WASHINGTON, Aug. 15 - Despite lower farm income and expectations of additional declines, farmland values surged further during the second quarter of 2013, according to the Federal Reserve Bank of Kansas City’s quarterly Survey of Agricultural Credit Conditions, authored by Economist Nathan Kauffman. But fewer bankers surveyed expect the trend to continue.
Irrigated cropland values jumped 25 percent from a year ago - marking the ninth consecutive quarter in which irrigated cropland values have risen more than 20 percent year-over-year. Nonirrigated cropland values advanced 18 percent from the previous year, a slightly slower pace of growth than in the first quarter.

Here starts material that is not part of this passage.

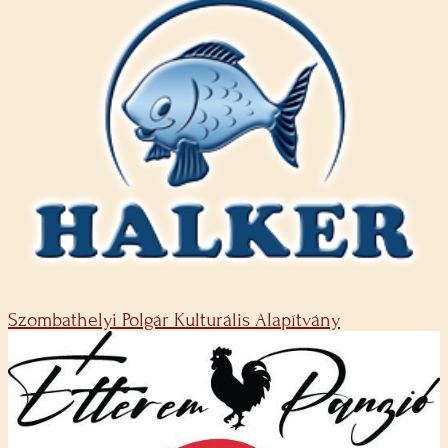
Szombathelyi Polgár Kulturális Alapítvány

Ranchland values also rose, gaining 14 percent year-over-year.
The Tenth District’s territory includes parts of the states of New Mexico and Missouri, as well as the entire states of Colorado, Kansas, Nebraska, Oklahoma and Wyoming.
While most bankers expected farmland values to remain at current levels, an increasing number of respondents felt farmland values might have peaked.
“Compared with previous surveys, fewer bankers expected farmland values to keep rising. More bankers also expected farmland values to drop after harvest likely due, at least partially, to expectations of lower farm income. Among bankers anticipating a decline, though, a majority estimated farmland values would fall less than 10 percent during the next year. Very few bankers expected that farmland prices would drop more than 10 percent,” noted the report.
“Bankers surveyed indicated that expected farm income was not the main factor contributing to the value of farmland. Instead, bankers cited the overall wealth level of the farm sector, supported by several years of strong income, as the primary driver of farmland values. Low interest rates and a lack of alternative investment options were also noted as significant factors, ahead of farm income expectations.”
The survey indicated that farm income was showing signs of stress and that conditions are expected to worsen next year.
“Overall, farm income across the district fell in the second quarter and bankers expected a further drop in coming months. A poor winter wheat harvest in the Tenth District and a decline in wheat prices brought on by strong global production pushed farm income lower. Ongoing weakness in the livestock sector also limited farm income growth as operators continued to endure high feed and forage costs combined with falling cattle prices,” Kauffman noted.
Bankers expected income to drop further in the next few months due to the possibility of sharply lower corn and soybean prices at harvest.
According to survey respondents, operating loan demand rose to its highest level in more than two years.
“Loan repayment rates improved modestly, but bankers expected repayment rates to fall in the future with weakening farm income,” noted the report. “In addition, interest rates for farm real estate loans edged up during the quarter, which could make repayments more difficult. Interest rates on farm operating loans decreased slightly in the second quarter, but by the smallest percentage in three years.”
The complete survey is available at www.KansasCityFed.org/agcrsurv/agcrmain.htm.